The data ▸
┌──

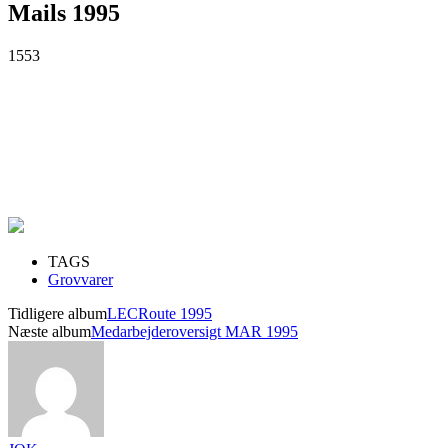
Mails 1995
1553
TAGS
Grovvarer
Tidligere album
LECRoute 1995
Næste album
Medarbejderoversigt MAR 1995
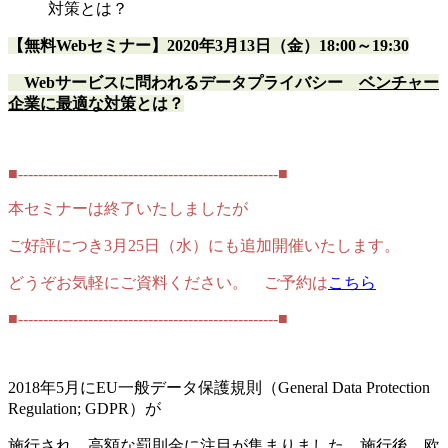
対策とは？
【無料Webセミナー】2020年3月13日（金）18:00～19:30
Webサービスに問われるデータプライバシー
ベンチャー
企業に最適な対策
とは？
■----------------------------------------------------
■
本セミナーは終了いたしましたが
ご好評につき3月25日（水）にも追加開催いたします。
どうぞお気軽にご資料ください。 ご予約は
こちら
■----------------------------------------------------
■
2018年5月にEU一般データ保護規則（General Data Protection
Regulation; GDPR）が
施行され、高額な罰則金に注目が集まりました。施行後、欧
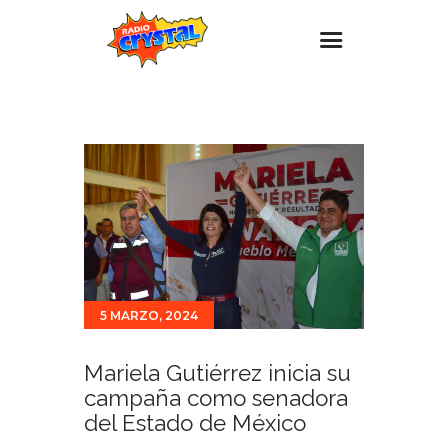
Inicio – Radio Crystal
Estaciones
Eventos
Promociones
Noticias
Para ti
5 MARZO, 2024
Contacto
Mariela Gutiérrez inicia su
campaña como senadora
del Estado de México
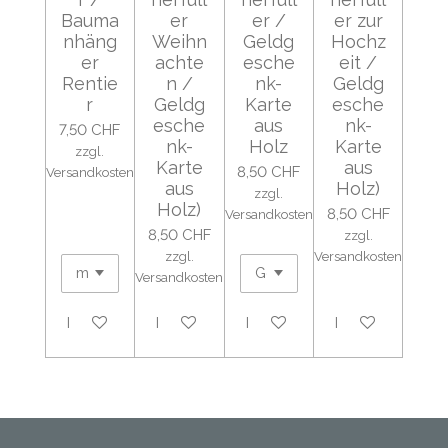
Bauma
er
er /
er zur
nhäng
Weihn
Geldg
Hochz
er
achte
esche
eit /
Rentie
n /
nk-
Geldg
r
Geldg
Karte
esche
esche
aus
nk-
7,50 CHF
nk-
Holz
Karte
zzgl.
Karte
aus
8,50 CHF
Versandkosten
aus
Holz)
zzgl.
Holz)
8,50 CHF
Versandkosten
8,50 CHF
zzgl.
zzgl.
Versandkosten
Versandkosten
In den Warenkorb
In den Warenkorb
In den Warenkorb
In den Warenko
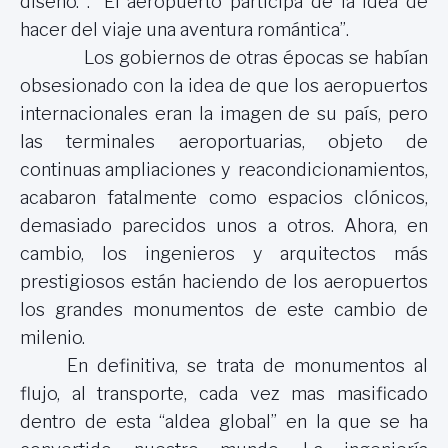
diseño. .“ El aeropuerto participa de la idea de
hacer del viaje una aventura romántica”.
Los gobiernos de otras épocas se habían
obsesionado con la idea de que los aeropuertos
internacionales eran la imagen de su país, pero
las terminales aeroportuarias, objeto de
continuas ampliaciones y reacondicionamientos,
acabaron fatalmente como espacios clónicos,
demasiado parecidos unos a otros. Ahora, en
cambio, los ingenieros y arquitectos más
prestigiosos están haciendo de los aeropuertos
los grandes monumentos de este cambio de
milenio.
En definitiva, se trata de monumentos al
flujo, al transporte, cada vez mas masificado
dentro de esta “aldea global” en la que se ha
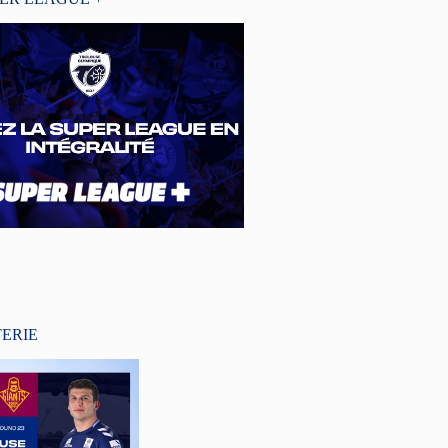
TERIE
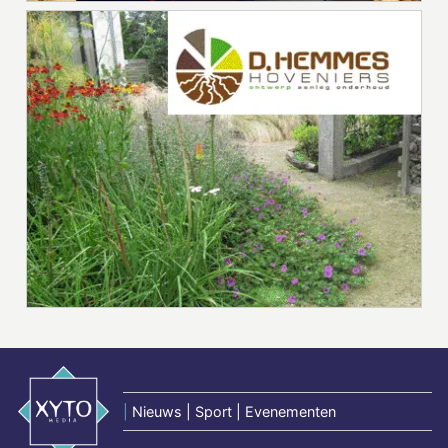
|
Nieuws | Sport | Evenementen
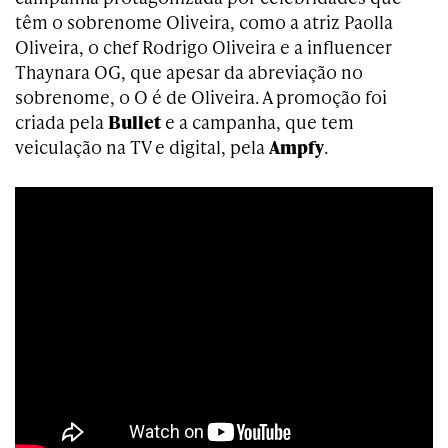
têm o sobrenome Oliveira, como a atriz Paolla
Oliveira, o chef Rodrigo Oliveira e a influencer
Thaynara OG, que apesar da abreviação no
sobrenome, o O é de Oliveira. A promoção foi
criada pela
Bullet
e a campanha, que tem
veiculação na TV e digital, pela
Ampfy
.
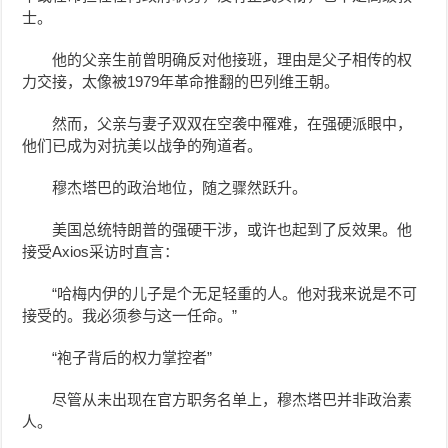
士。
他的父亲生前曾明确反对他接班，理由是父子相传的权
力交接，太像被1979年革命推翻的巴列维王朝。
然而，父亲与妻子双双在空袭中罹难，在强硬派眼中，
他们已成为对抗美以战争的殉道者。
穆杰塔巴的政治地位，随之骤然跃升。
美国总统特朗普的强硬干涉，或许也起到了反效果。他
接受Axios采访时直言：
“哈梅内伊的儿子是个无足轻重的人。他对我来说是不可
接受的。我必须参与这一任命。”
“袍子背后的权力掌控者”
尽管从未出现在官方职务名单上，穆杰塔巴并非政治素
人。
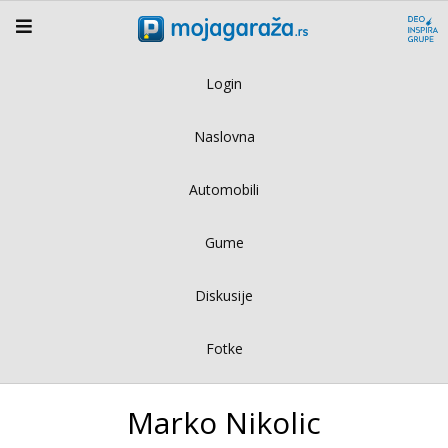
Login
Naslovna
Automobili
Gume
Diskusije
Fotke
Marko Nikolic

└──

Render every line of text in the material above as a numbered list, skipping blank lines and leaving out the pictures.

1. Mails 1995
2. 1553
3. TAGS
4. Grovvarer
5. Tidligere album
6. LECRoute 1995
7. Næste album
8. Medarbejderoversigt MAR 1995
9. 対策とは？
10. 【無料Webセミナー】2020年3月13日（金）18:00～19:30
11. Webサービスに問われるデータプライバシー
12. ベンチャー
13. 企業に最適な対策
14. とは？
15. ■----------------------------------------------------
16. ■
17. 本セミナーは終了いたしましたが
18. ご好評につき3月25日（水）にも追加開催いたします。
19. どうぞお気軽にご資料ください。 ご予約は
20. こちら
21. ■----------------------------------------------------
22. ■
23. 2018年5月にEU一般データ保護規則（General Data Protection
24. Regulation; GDPR）が
25. 施行され、高額な罰則金に注目が集まりました。施行後、欧
26. Inicio – Radio Crystal
27. Estaciones
28. Eventos
29. Promociones
30. Noticias
31. Para ti
32. 5 MARZO, 2024
33. Contacto
34. Mariela Gutiérrez inicia su
35. campaña como senadora
36. del Estado de México
37. Bauma
38. er
39. er /
40. er zur
41. nhäng
42. Weihn
43. Geldg
44. Hochz
45. er
46. achte
47. esche
48. eit /
49. Rentie
50. n /
51. nk-
52. Geldg
53. r
54. Geldg
55. Karte
56. esche
57. esche
58. aus
59. nk-
60. 7,50 CHF
61. nk-
62. Holz
63. Karte
64. zzgl.
65. Karte
66. aus
67. 8,50 CHF
68. Versandkosten
69. aus
70. Holz)
71. zzgl.
72. Holz)
73. 8,50 CHF
74. Versandkosten
75. 8,50 CHF
76. zzgl.
77. zzgl.
78. Versandkosten
79. Versandkosten
80. In den Warenkorb
81. In den Warenkorb
82. In den Warenkorb
83. In den Warenko
84. diseño. .“ El aeropuerto participa de la idea de
85. hacer del viaje una aventura romántica”.
86. Los gobiernos de otras épocas se habían
87. obsesionado con la idea de que los aeropuertos
88. internacionales eran la imagen de su país, pero
89. las terminales aeroportuarias, objeto de
90. continuas ampliaciones y reacondicionamientos,
91. acabaron fatalmente como espacios clónicos,
92. demasiado parecidos unos a otros. Ahora, en
93. cambio, los ingenieros y arquitectos más
94. prestigiosos están haciendo de los aeropuertos
95. los grandes monumentos de este cambio de
96. milenio.
97. En definitiva, se trata de monumentos al
98. flujo, al transporte, cada vez mas masificado
99. dentro de esta “aldea global” en la que se ha
100. TERIE
101. |
102. Nieuws | Sport | Evenementen
103. têm o sobrenome Oliveira, como a atriz Paolla
104. Oliveira, o chef Rodrigo Oliveira e a influencer
105. Thaynara OG, que apesar da abreviação no
106. sobrenome, o O é de Oliveira. A promoção foi
107. criada pela
108. Bullet
109. e a campanha, que tem
110. veiculação na TV e digital, pela
111. Ampfy
112. .
113. 士。
114. 他的父亲生前曾明确反对他接班，理由是父子相传的权
115. 力交接，太像被1979年革命推翻的巴列维王朝。
116. 然而，父亲与妻子双双在空袭中罹难，在强硬派眼中，
117. 他们已成为对抗美以战争的殉道者。
118. 穆杰塔巴的政治地位，随之骤然跃升。
119. 美国总统特朗普的强硬干涉，或许也起到了反效果。他
120. 接受Axios采访时直言：
121. “哈梅内伊的儿子是个无足轻重的人。他对我来说是不可
122. 接受的。我必须参与这一任命。”
123. “袍子背后的权力掌控者”
124. 尽管从未出现在官方职务名单上，穆杰塔巴并非政治素
125. 人。
126. Login
127. Naslovna
128. Automobili
129. Gume
130. Diskusije
131. Fotke
132. Marko Nikolic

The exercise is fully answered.